Page images and extracted text

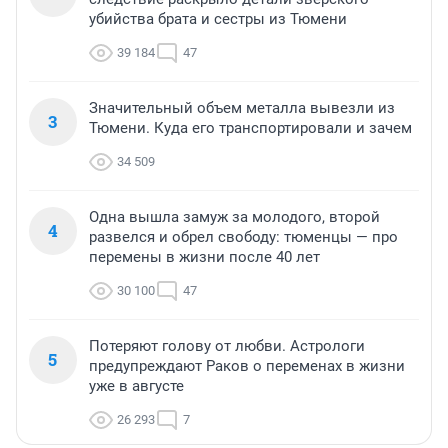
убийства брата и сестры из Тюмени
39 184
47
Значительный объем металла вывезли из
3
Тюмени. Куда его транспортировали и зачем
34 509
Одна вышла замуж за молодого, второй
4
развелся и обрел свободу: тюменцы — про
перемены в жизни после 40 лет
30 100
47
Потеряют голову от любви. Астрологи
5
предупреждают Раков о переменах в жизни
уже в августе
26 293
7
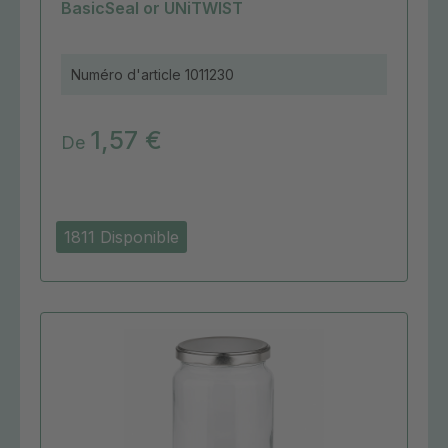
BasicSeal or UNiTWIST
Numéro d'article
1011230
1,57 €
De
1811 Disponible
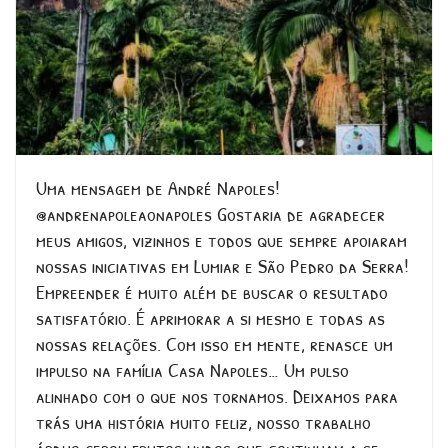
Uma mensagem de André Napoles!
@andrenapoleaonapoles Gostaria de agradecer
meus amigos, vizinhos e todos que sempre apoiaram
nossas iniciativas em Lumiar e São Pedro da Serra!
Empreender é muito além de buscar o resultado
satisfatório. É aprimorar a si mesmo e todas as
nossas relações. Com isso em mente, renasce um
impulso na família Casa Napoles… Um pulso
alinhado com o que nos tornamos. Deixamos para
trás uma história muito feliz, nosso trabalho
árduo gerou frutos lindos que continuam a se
* * *
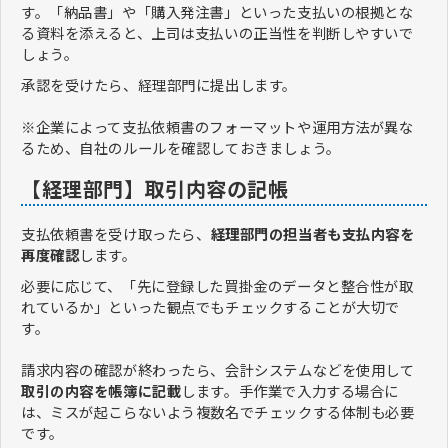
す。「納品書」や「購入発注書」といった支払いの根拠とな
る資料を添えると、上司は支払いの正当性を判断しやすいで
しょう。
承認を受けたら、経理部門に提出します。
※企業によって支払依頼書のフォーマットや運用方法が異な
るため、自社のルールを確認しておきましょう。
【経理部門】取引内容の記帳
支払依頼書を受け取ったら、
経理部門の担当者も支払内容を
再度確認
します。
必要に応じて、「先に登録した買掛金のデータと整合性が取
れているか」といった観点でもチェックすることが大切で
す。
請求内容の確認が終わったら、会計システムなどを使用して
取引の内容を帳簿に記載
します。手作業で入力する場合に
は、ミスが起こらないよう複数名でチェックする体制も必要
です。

PROBLEM TO WORK ON: Would you please return all lines of the data that include the word "Тюмени"?

OUTPUT OF THE EXERCISE:
убийства брата и сестры из Тюмени
Тюмени. Куда его транспортировали и зачем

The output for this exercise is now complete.